Months after dabbling with non-fungible tokens (NFTs), Meta is expanding the support for digital collectibles on its Instagram social media platform to 100 countries in Africa, Asia-Pacific, the Middle East and the Americas.

This means users around the world, including in Singapore, can share and display NFT artwork they have collected, which could potentially boost NFT adoption exponentially.

To get started, Instagram users have to choose which NFTs from their wallet to share and connect that with Instagram. For now, Meta supports popular ones from Coinbase, Dapper, Rainbow, MetaMask and Trust Wallet.

Blockchains that are will work with Instagram include the expected ones such as Ethereum, Polygon and Flow. Solana support is also coming soon, Meta said today in an announcement.

To share the NFTs, users do as they usually share any picture or video. However, an NFT will receive special visual treatment and can display public information like a description about the collectible.

The post can also tag a creator and collector, in a nod to the “special” status of both the creator and collector.

Meta head honcho Mark Zuckerberg kicked off his company’s expanded efforts today by sharing a “soon-to-be” NFT of his old little league baseball card.

In May this year, Meta had started letting selected creators and collectors share their digital collectibles on Instagram. That test was limited to a handful of American creators and collectors.
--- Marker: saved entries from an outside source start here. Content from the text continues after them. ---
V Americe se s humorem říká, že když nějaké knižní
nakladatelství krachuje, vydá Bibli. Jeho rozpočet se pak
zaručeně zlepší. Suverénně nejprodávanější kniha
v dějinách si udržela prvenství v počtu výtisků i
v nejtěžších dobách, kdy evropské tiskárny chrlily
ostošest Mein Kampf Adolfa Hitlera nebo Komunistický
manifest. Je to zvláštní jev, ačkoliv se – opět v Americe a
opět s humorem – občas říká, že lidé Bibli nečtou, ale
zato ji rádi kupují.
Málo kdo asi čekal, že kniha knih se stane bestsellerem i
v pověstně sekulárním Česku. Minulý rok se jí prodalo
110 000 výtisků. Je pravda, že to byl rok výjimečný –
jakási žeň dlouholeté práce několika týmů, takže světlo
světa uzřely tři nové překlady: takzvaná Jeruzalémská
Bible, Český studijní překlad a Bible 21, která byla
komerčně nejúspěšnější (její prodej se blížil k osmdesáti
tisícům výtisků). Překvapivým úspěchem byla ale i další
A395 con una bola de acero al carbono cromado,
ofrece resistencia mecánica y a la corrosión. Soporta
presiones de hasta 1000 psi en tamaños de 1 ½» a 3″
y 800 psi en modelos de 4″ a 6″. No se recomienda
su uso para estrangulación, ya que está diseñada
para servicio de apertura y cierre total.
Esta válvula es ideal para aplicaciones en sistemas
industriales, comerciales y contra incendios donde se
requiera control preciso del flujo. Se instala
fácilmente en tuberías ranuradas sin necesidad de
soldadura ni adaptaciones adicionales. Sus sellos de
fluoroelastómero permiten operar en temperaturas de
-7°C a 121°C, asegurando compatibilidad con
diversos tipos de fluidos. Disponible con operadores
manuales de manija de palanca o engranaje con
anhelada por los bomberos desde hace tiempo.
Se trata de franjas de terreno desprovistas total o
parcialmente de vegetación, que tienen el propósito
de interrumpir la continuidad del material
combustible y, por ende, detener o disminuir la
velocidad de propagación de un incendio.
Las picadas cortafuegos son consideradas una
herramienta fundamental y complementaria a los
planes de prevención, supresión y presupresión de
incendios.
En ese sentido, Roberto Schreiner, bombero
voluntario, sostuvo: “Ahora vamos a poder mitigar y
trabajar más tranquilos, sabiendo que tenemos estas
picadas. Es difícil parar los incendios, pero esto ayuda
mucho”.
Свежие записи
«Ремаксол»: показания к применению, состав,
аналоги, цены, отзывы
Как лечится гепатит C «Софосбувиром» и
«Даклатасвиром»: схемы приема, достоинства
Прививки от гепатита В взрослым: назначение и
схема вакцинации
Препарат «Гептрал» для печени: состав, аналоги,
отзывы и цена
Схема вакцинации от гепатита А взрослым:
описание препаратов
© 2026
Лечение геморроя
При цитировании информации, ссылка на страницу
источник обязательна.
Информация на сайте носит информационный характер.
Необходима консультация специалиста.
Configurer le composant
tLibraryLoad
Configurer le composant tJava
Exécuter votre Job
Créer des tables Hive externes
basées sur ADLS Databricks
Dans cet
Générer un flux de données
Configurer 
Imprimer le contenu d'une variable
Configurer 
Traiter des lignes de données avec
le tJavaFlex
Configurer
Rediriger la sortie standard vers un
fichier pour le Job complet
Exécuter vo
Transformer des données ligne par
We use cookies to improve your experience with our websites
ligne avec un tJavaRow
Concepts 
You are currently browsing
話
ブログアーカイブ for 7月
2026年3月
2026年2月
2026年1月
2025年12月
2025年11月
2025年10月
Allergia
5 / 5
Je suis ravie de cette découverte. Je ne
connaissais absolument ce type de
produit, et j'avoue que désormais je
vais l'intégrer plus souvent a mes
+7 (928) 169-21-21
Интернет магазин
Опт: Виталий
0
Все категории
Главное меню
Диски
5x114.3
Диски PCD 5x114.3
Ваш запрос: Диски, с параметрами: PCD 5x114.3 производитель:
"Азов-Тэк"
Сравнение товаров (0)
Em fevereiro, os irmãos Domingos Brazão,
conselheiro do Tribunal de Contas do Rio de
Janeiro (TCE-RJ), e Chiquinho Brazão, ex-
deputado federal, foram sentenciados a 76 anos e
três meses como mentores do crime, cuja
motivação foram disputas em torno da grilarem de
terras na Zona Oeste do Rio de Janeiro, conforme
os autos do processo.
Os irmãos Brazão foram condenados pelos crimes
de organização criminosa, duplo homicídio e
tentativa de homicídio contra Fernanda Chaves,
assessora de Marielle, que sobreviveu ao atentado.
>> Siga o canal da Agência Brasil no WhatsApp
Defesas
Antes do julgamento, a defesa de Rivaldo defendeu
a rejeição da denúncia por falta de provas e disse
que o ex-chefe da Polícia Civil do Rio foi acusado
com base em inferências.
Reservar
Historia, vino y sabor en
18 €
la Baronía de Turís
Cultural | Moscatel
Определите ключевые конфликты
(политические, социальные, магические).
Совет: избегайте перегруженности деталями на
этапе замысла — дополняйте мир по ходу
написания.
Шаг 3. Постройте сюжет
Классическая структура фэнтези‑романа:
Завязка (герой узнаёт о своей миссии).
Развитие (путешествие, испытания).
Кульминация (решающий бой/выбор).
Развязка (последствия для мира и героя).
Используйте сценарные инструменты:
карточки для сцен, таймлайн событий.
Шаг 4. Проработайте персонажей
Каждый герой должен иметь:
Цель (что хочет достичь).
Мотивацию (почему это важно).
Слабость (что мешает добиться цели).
The company had said then that its efforts would help build support for NFTs, making the space more inclusive to all communities.

In July, Meta had also started to test NFTs with selected creators on Facebook, another of the company’s large social media platforms. Of course, it is not hard to imagine Meta allowing NFTs to be shared on an immersive metaverse in future.

Meta isn’t the only one pushing for NFTs. Twitter, a preferred platform for many Web3 proponents, already allows premium users to use NFTs as profile pictures. YouTube, too, may embrace Web3 technologies, such as NFTs, to help content creators make money.

However, these efforts come at a time when NFTs and cryptocurrencies have suffered huge dips in value, prompting some market watchers to say that the new asset classes are undergoing a correction after years of hype.

While social media networks seem perfect to boost the fledging NFT technology, content creators still need to make compelling content that offer at least some sort of intrinsic value, rather like traditional artwork.

Celebrity-boosted NFT sales may work in the short term, as will hype-driven buying frenzies, say, for images of bored apes, which have fallen in price of late.

Ultimately, other intangible values, such as scarcity, the creator’s standing and the secondary market, all come together to determine a collectible’s price. At least with NFT, you can say the provenance won’t be in question.